HOW MUCH OF HIS STORY Kim might choose to reveal, however, is yet another open question. (Same goes for whether he’d elect to carve out a presence on social media.) If he does return, he would not be obligated to discuss his departure from the game and how he has occupied the years since. He could, theoretically, merely say that the last 12 years are a chapter that he’s ready to put behind him as he begins what he’s hopeful will be a fruitful reintegration to the professional game, and that his focus now will be squarely on getting reps and sharpening his skills. Who knows, he might be a different guy all together from the flashy, hard-charging AK we remember.
“It’ll be interesting to see if he comes back with that persona,” said Neirotti, the George Washington professor. “He’s older and he’s matured, so do you still come out with that belt buckle or not?”

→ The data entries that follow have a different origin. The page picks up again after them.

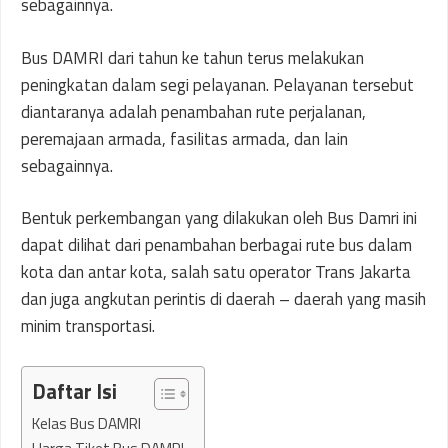
sebagainnya.
Bus DAMRI dari tahun ke tahun terus melakukan
peningkatan dalam segi pelayanan. Pelayanan tersebut
diantaranya adalah penambahan rute perjalanan,
peremajaan armada, fasilitas armada, dan lain
sebagainnya.
Bentuk perkembangan yang dilakukan oleh Bus Damri ini
dapat dilihat dari penambahan berbagai rute bus dalam
kota dan antar kota, salah satu operator Trans Jakarta
dan juga angkutan perintis di daerah – daerah yang masih
minim transportasi.
Daftar Isi
Kelas Bus DAMRI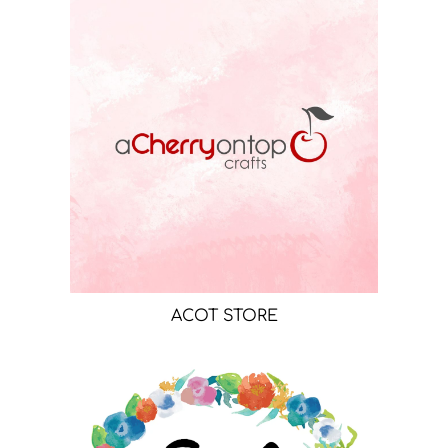
ACOT STORE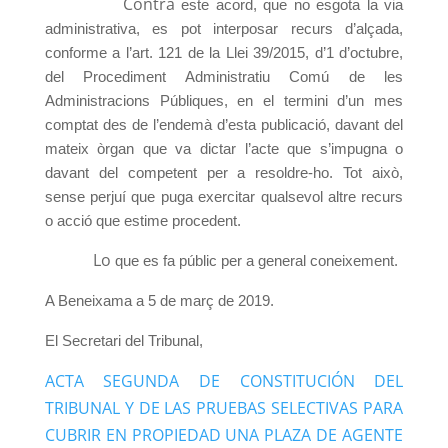
Contra
este acord, que no esgota la via
administrativa, es pot interposar recurs d’alçada,
conforme a l’art. 121 de la Llei 39/2015, d’1 d’octubre,
del Procediment Administratiu Comú de les
Administracions Públiques, en el termini d’un mes
comptat des de l’endemà d’esta publicació, davant del
mateix òrgan que va dictar l’acte que s’impugna o
davant del competent per a resoldre-ho. Tot això,
sense perjuí que puga exercitar qualsevol altre recurs
o acció que estime procedent.
Lo
que es fa públic per a general coneixement.
A Beneixama a 5 de març de 2019.
El Secretari del Tribunal,
ACTA SEGUNDA DE CONSTITUCIÓN DEL
TRIBUNAL Y DE LAS PRUEBAS SELECTIVAS PARA
CUBRIR EN PROPIEDAD UNA PLAZA DE AGENTE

Ah, yes, the belt buckle. If you remember only a little about Kim, surely you remember his flamboyant, initialed waist-wear. As the story goes, he picked up his first AK buckle at a mall near the University of Oklahoma, where he played on the golf team for three years. Rhinestone-studded buckles soon became his trademark, a fashion statement that aligned with his bad-boy rep and aggressive style of play. Would a second coming of AK be wise to lean back into his signature accessory?
“If I was his marketing advisor, I’d have that buckle somewhere, like on his bag, or as a good-luck charm,” Neirotti said. “But if he does come back with a more mature, serious golf attitude, that may not be the persona he wants to portray.”
As with just about all things AK, we just won’t know until we know, as has long been the case with another American enigma.
ON MAY 25, 2008, HUMAN REMAINS were uncovered in the area of Utah where Everett Ruess was presumed to have gone missing. After a careful analysis of the bones, including DNA testing, scientists believed that they had cracked the code on a 75-year-old mystery.
The discovery made national headlines, but not everyone, including Utah’s state archaeologist, was convinced the bones belonged to Ruess. After yet more testing — this time by the Armed Forces DNA Identification Laboratory — the skeptics were proven right. The remains were likely those of a young Navajo.
“We go back to where we were a year and a half ago, where we hoped that someday he will be found,” Brian Ruess, Everett’s nephew, told NPR at the time. “You continue to live with the assumption that the mystery will never be solved — but the hope that it will.”